# Directions for this task
Pull out every line with the word "Quadratmeter" from the entries below.

# Dataset
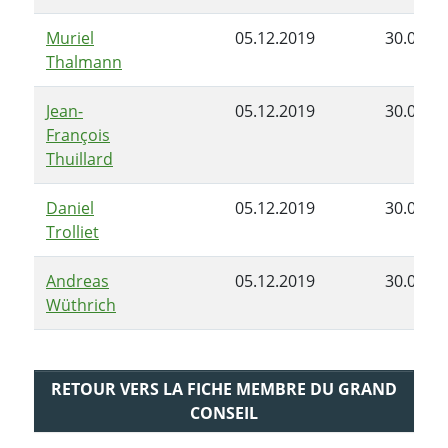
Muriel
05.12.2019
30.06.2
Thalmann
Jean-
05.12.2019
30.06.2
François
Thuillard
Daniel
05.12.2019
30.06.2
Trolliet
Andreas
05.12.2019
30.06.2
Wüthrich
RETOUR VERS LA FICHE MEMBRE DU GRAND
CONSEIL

---

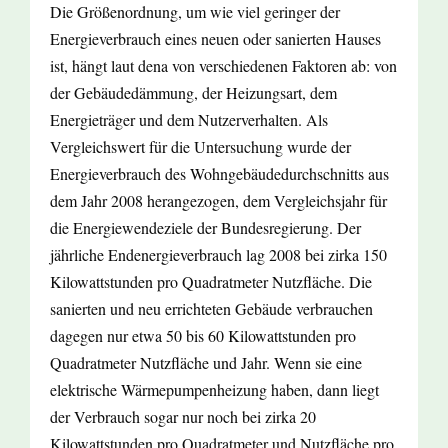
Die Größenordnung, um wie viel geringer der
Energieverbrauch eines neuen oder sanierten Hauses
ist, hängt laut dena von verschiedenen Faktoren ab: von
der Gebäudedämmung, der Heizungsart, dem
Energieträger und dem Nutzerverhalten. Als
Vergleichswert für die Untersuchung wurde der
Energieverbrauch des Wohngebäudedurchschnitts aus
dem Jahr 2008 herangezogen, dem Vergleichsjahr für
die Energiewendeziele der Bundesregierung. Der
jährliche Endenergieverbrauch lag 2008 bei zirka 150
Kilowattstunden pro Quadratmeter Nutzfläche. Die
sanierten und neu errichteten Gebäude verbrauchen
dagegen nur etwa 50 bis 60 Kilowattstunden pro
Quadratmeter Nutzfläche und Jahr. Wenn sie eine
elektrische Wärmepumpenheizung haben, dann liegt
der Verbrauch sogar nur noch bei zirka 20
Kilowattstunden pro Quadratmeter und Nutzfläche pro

# Answer
Kilowattstunden pro Quadratmeter Nutzfläche. Die
Quadratmeter Nutzfläche und Jahr. Wenn sie eine
Kilowattstunden pro Quadratmeter und Nutzfläche pro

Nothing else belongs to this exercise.